Dataset records
↓

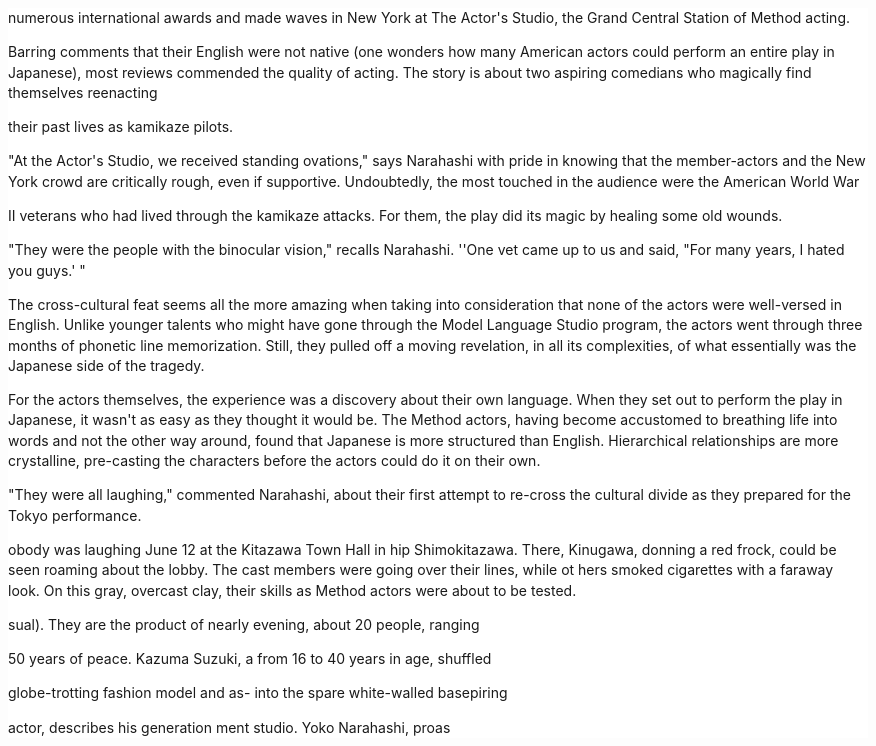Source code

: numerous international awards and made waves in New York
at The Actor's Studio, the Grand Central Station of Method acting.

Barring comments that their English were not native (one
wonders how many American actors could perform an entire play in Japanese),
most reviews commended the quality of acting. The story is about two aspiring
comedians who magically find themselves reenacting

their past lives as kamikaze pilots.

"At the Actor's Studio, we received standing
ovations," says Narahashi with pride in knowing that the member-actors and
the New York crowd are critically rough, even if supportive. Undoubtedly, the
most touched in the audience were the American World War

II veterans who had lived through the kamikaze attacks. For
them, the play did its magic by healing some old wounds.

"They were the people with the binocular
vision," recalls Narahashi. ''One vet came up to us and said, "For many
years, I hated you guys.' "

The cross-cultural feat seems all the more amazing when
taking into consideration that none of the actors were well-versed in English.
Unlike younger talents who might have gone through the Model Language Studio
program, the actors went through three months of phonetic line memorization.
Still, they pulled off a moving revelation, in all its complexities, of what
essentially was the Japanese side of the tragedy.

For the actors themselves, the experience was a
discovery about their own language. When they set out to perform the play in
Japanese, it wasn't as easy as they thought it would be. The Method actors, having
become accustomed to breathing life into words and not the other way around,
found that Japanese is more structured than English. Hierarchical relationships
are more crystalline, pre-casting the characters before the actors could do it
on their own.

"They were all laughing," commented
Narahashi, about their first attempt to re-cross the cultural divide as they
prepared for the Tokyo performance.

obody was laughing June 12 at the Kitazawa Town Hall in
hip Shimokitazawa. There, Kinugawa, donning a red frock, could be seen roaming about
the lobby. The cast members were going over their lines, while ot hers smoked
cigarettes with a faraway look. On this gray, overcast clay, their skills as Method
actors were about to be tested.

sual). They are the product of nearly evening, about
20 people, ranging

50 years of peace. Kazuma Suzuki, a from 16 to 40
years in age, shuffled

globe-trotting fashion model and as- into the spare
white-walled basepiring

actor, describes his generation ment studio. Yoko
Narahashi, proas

↑

### [Exercise details]
Every line above with the string "could" in it should be copied into the answer.

### [Solution to the exercise]
wonders how many American actors could perform an entire play in Japanese),
are more crystalline, pre-casting the characters before the actors could do it
hip Shimokitazawa. There, Kinugawa, donning a red frock, could be seen roaming about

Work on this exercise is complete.